Movement can be part of how proteins function and impacts how drugs interact with them. Some proteins have regions that constrain them in terms of distance but allow for full flexibility, like a charging cord between the outlet and a phone. Other proteins have engineered constrained flexibility, like wings on a bird. The wings can move but only in a limited direction to enable flight. Knowing which flexibility constraints a protein has is essential for figuring out how the proteins work. If models can’t capture that, scientists risk missing key details.
Donald’s team found every computational technique tested – including AI, machine learning, and molecular dynamics – failed to accurately predict the structures of flexible proteins. “This is a huge surprise,” Donald said.
To tackle this problem, Donald and colleagues developed new techniques that used statistics to measure how far off a prediction is, and the individual factors in the model that could be modified to improve the predictions.
“The integration of two experimental techniques, one angular and one that combined distance and rotation, provided different perspectives,” Tsutakawa said. “While both techniques captured the constrained flexibility, the two perspectives enabled more rigorous assessment.”
Because most medicines target proteins whose disease-driving behavior depends on flexible motion, understanding that motion is key to better therapies, making the CASP16 results a turning point rather than a setback. As the first blind benchmark of its kind, the results of this study offer a clear standard the team hopes will accelerate innovation in drug design.

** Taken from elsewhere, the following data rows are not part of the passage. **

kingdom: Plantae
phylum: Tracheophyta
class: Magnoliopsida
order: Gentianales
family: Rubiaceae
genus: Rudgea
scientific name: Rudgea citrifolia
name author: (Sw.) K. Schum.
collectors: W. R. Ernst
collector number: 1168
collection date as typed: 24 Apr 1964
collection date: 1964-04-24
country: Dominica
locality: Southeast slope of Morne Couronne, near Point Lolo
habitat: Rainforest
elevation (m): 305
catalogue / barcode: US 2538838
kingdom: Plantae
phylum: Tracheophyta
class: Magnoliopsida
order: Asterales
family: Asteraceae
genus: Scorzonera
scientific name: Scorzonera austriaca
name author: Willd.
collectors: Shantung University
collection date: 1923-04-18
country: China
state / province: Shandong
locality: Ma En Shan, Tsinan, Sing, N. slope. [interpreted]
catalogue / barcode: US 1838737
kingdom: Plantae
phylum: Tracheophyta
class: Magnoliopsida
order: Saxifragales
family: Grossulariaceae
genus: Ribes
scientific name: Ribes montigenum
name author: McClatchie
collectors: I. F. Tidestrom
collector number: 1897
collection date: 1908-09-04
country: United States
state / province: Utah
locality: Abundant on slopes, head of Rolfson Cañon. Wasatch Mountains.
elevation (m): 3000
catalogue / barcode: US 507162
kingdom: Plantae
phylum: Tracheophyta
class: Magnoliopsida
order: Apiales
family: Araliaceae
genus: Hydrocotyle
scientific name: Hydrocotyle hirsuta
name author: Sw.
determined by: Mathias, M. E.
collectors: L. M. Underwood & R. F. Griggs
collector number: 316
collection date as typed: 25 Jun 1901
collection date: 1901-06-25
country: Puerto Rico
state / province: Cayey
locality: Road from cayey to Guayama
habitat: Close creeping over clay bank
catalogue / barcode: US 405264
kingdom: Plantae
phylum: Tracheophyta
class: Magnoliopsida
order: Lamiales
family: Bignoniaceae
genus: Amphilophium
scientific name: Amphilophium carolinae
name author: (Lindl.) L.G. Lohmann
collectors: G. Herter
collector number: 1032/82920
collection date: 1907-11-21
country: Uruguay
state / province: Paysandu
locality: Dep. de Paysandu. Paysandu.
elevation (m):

"I was glad for this chance to show the community why it can help to describe flexibility using just a few numbers to tune a probability distribution, rather than thousands or millions of numbers to try to capture all the places each atom might be. We hope researchers can use this way of looking at flexibility to build better prediction models," said Allen McBride, PhD, Postdoctoral Associate in the Donald Lab at Duke and first author on the study.
Next steps include more research focused on improving the models along with continued collaboration with other research teams that participate in CASP. “Having informed the community of our assessment, we hope not only to develop better prediction algorithms, but also to run future competitions to see if the community has improved in their computational techniques,” Donald said.
This study was supported by the National Institutes of Health.